_Excerpt:_
┄┄┄┄┄┄┄┄┄┄┄┄┄┄┄┄┄┄┄┄
BY JOHN COX Californian staff writer email@example.com
Revisions to a draft environmental review of high-speed rail plans between Fresno and Bakersfield did little to mollify local critics Tuesday, even as some observers pointed to improvements.
Project opponents reiterated complaints that different alignment alternatives, including a new "hybrid" version drawn up to appease locals, threaten housing, businesses and public property in downtown Bakersfield.
Three public hearings have been scheduled to gather comments on the high-speed rail segment proposed between Fresno and Bakersfield:
* 3 to 8 p.m. Aug. 27
Beale Memorial Library
701 Truxtun Ave., Bakersfield
* 3 to 8 p.m. Aug. 28
Hanford Fraternal Hall
1015 N. 10th Ave., Hanford
* 3 to 8 p.m. Aug. 29
Fresno Convention Center, Exhibit Hall III
848 M St., Fresno
In addition, four informational workshops have been scheduled to provide information about the segment's revised environmental review:
* 4 to 7 p.m. Aug. 13
Rosedale Middle School, Multipurpose Room
12463 Rosedale Highway, Bakersfield
* 4 to 7 p.m. Aug. 14
16694 Wasco Ave., Wasco
* 4 to 7 p.m. Aug. 15
Veterans Memorial Hall
1000 Van Dorsten Ave., Corcoran
* 4 to 7 p.m. Aug. 16
The Grand 1401, Ballroom
1401 Fulton St., Fresno
A copy of the report is available online at www.cahighspeedrail.ca.gov/revised-draft-eir-f-b.aspx. Comments can be submitted on that website.
Comments can also be sent by regular mail to: Fresno to Bakersfield Revised Draft EIR/Supplemental Draft EIS Comment, California High Speed Rail Authority, 770 L St., Suite 800, Sacramento, CA 95814.
┄┄┄┄┄┄┄┄┄┄┄┄┄┄┄┄┄┄┄┄
_Data section:_
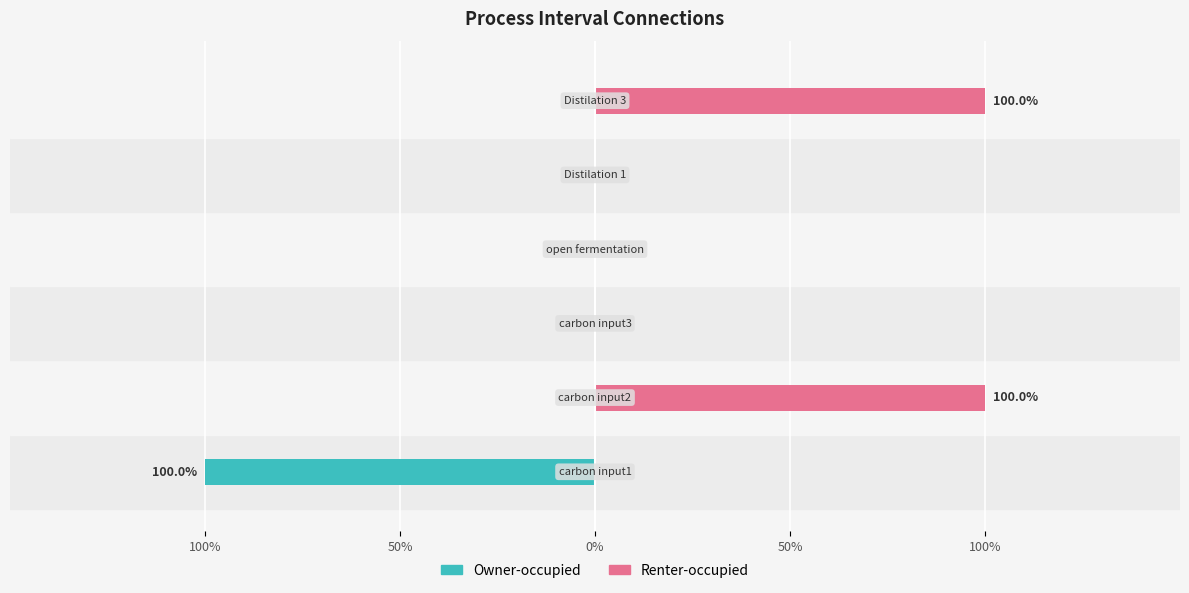

How many categories are shown in the chart?

6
┄┄┄┄┄┄┄┄┄┄┄┄┄┄┄┄┄┄┄┄
_Brief:_
Answer these questions from the high-speed rail article:
1. Where is the public hearing on Aug. 28 held?
2. What hours are set for the informational workshops?
3. To what street address in Sacramento can comments be mailed?

_Written answer:_
1. Hanford Fraternal Hall, 1015 N. 10th Ave., Hanford
2. 4 to 7 p.m.
3. 770 L St., Suite 800, Sacramento, CA 95814